Yes, my own inclination is also based on the culture I am dealing with. This particular class is in Santa Fe, and that kind of eastern directness is a foreign language to many people in the area.
Nevertheless, there are good reasons for using very little qualifiers in language and more direct commands. The classes are large and we only have five weeks with the kids. Essentially, we are teaching skills rather than content--although some content is included.
However, you are right on several counts. It is very difficult for me as a homeschool mom and as an analytical-type person to cut out the details. And when I taught gifted kids I used direct commands sparingly as well; they tend to respond well to more polite and qualified language. And since I taught science, direct instruction meant supplying the steps that develop an idea or using Taba lesson plans for concept development.

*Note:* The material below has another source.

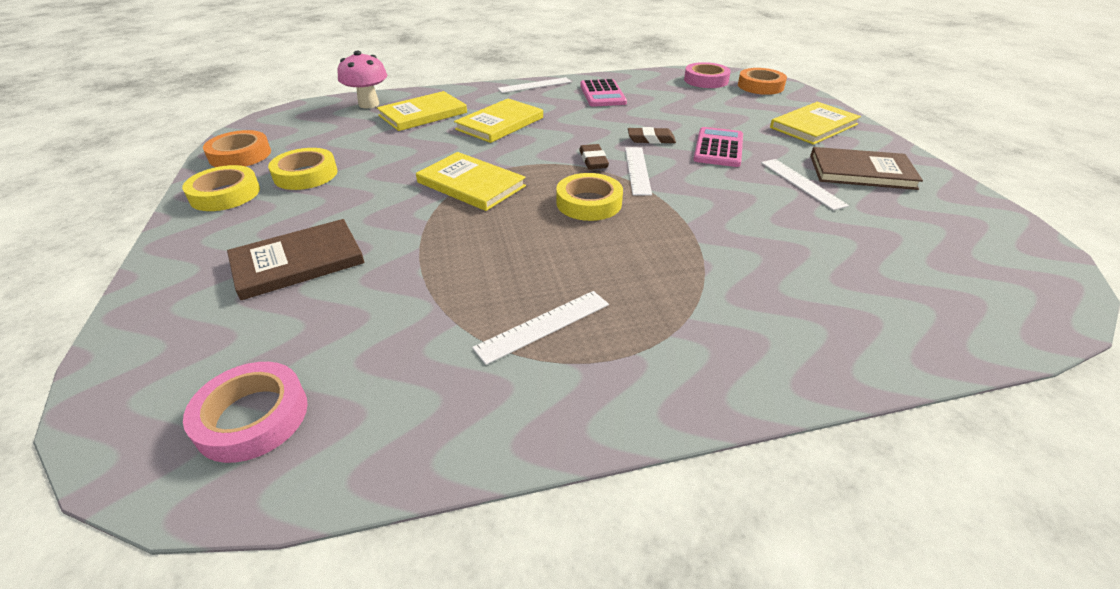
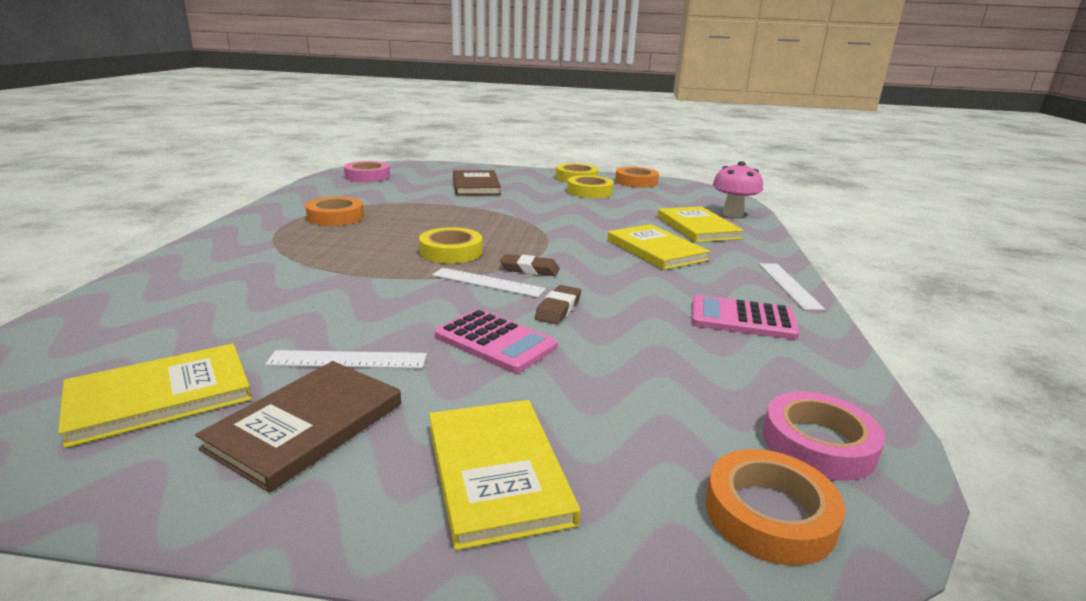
camera: 110 degrees right, 15 degrees down
yellow book [416,152,526,211] -> yellow book moved to [58,344,252,448]
white ruler [472,291,609,365] -> orange tape [305,197,364,226]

But IRD is direct instruction that has been pared down to the basics needed in order to get kids reading at their particular level ASAP. For me, the fun part is the book discussion, and there I can be more truly the gentle teacher that I have always been.
I do think that kids with certain learning needs would not do well with IRD. But the program does help a goodly number of people attain the status of being a reader in a remarkably short amount of time.
As far as praise is concerned, it must be aimed at specific accomplishments and results. Most of the time, I am praising the efforts that students put into the work and not a particular product. That is because in reading the "product" is not tangible.
In discussions, I'm more likely to say "that's an interesting idea" rather than "good answer." Praise, properly given is a good thing. Praise given to the person rather than the effort put in doesn't always work.
At any rate, in this case, the child's assessment of the situation did not match the parent's idea of it. The parent had seen one or two exchanges that I had with others, not the sustained interactions that occur over the entire two hours. Nevertheless, my over-correction was obvious even to me, because it was so unbalanced and not me.